Scenario: savings account is in credit
  Given my savings account balance is 100
  Given my cash account balance is 10
  When I transfer 20
  Then my savings account balance should be 80
  Then my cash account balance should be 30

Scenario: savings account is overdrawn
  Given my savings account balance is -20
  Given my cash account balance is 10
  When I transfer 20
  Then my savings account balance should be -20
  Then my cash account balance should be 10

This is being generated from the same Ruby code that runs the scenarios themselves.

Next steps

You can gem install rbehave or download the source.

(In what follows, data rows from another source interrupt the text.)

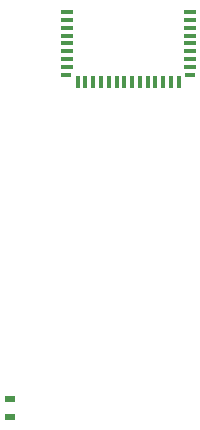
<source format=gtp>
G04 #@! TF.FileFunction,Paste,Top*
%FSLAX46Y46*%
G04 Gerber Fmt 4.6, Leading zero omitted, Abs format (unit mm)*
G04 Created by KiCad (PCBNEW 4.0.1-stable) date 2016/08/25 3:11:25*
%MOMM*%
G01*
G04 APERTURE LIST*
%ADD10C,0.100000*%
%ADD11R,0.900000X0.500000*%
%ADD12R,0.990000X0.410000*%
%ADD13R,0.940000X0.410000*%
%ADD14R,0.410000X0.990000*%
G04 APERTURE END LIST*
D10*
D11*
X-10000000Y-8750000D03*
X-10000000Y-7250000D03*
D12*
X5205000Y25500000D03*
X5205000Y24840000D03*
X5205000Y24180000D03*
X5205000Y23520000D03*
X5205000Y22860000D03*
X5205000Y22200000D03*
X5205000Y21540000D03*
X5205000Y20880000D03*
D13*
X5230000Y20220000D03*
D12*
X-5205000Y25500000D03*
X-5205000Y24840000D03*
X-5205000Y24180000D03*
X-5205000Y23520000D03*
X-5205000Y22860000D03*
X-5205000Y22200000D03*
X-5205000Y21540000D03*
X-5205000Y20880000D03*
D13*
X-5230000Y20220000D03*
D14*
X4290000Y19625000D03*
X3630000Y19625000D03*
X2970000Y19625000D03*
X2310000Y19625000D03*
X1650000Y19625000D03*
X990000Y19625000D03*
X330000Y19625000D03*
X-330000Y19625000D03*
X-990000Y19625000D03*
X-1650000Y19625000D03*
X-2310000Y19625000D03*
X-2970000Y19625000D03*
X-3630000Y19625000D03*
X-4290000Y19625000D03*
M02*

</source>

There is a sample application (Conway's Game of Life) in progress in the source code that shows you some of the other features rbehave supports.

rbehave was designed to play nice with other frameworks. In particular, the "world" that each scenario runs in is a module that can be mixed into any object, so you could easily use rbehave with a Rails IntegrationTest or incorporate it into your existing acceptance testing framework. It is also possible, and in fact encouraged, to use rspec in your Outcomes (balance.should == 30).

If you're interested in using or developing rbehave, please join the mailing lists and let me know how you get on. As a parting thought, rbehave is totally compatible with jruby, so you could start writing your Java acceptance criteria in Ruby and running them in rbehave.

A number of people helped me get rbehave off the ground. In particular I have to thank Niclas Nilsson for kick-starting the whole thing, David Chelimsky (rspec lead) for his sound advice and for adding describe/it to the rspec core, Liz Keogh (jbehave lead) for demanding that steps should take parameters and not taking no for an answer. Also PragDave ran an inspiring meta-programming workshop at QCon that gave me the courage to try this stuff.